■ 実施事項: 沖縄集団自決裁判のページ抜粋では、援護法の適用が意識される以前から存在していた資料として何が挙げられていますか？

■ ページ抜粋:
━━━━━━━━━━━━━━━━
沖縄集団自決裁判 大阪地裁判決の意義

沖縄集団自決にかんする裁判で、大阪地裁が、原告の訴えを棄却する判決。判決要旨を読むと、今回の判決は、日本軍による自決強制を否定しようとする勢力の主張をことごとく批判し、却下していることが分かる。非常に重要な判決だ。

判決要旨 沖縄集団自決訴訟(中国新聞)

各紙の社説も、判決を妥当なものとし、この裁判を先取りした教科書検定の見直しを求めている。

社説:集団自決判決 歴史を見る「冷静な目」(北海道新聞)
社説:「集団自決」判決 軍のかかわり重い判断(中国新聞)
社説:沖縄ノート訴訟 過去と向き合いたい(中日新聞)
社説:沖縄ノート判決 軍の関与認めた意味は大きい(毎日新聞)
社説:集団自決判決―司法も認めた軍の関与(朝日新聞)

判決要旨 沖縄集団自決訴訟
[中国新聞 2008年3月28日12時0分]

 沖縄集団自決訴訟で大阪地裁が28日、言い渡した判決は次の通り。

 「沖縄ノート」は座間味島と渡嘉敷島の元守備隊長を原告梅沢及び赤松大尉だと明示していないが、引用された文献、新聞報道などで同定は可能。書籍の記載は、2人が残忍な集団自決を命じた者だとしているから社会的評価を低下させる。
 「太平洋戦争」は、太平洋戦争を評価、研究する歴史研究書で、「沖縄ノート」は日本人とは何かを見つめ、戦後民主主義を問い直した書籍。原告に関する記述を掲載した書籍は、公共の利害に関する事実にかかり、公益を図る目的で出版されたと認められる。
 原告らは、梅沢らの命令説は集団自決について援護法の適用を受けるための捏造だと主張する。しかし、複数の誤記があるものの、戦時下の住民の動き、非戦闘員の動きに重点を置く戦記として資料価値を有する「鉄の暴風」、米軍の「慶良間列島作戦報告書」が援護法の適用が意識される以前から存在し、捏造の主張には疑問がある。原告らの主張に沿う照屋昇雄の発言は、経歴などに照らし、宮村幸延の「証言」と題する書面も、同人が戦時中に村にいなかったことや作成経緯に照らし採用できない。「母の遺したもの」でも捏造を認められない。
━━━━━━━━━━━━━━━━
■ データ記録:
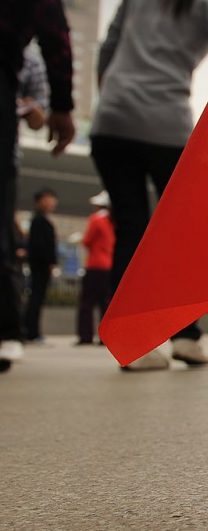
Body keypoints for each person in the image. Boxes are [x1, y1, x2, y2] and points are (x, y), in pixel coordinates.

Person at [91, 0, 208, 370]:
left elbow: (108, 47)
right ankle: (186, 337)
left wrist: (112, 98)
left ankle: (131, 342)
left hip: (112, 119)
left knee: (129, 228)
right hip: (165, 124)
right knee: (179, 233)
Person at [0, 0, 75, 371]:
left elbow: (37, 116)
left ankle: (9, 331)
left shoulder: (28, 63)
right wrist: (65, 104)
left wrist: (46, 108)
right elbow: (57, 31)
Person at [76, 191, 114, 346]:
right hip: (109, 265)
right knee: (106, 302)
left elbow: (86, 241)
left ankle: (86, 336)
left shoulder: (97, 219)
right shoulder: (114, 221)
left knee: (87, 302)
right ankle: (105, 337)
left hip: (95, 265)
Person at [24, 188, 58, 343]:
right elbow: (39, 245)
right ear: (41, 201)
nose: (52, 202)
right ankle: (31, 331)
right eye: (49, 199)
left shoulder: (42, 219)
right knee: (36, 297)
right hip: (40, 265)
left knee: (37, 297)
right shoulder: (38, 220)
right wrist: (49, 262)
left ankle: (32, 330)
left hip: (42, 264)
━━━━━━━━━━━━━━━━
■ 回答欄: 「鉄の暴風」と米軍の「慶良間列島作戦報告書」です。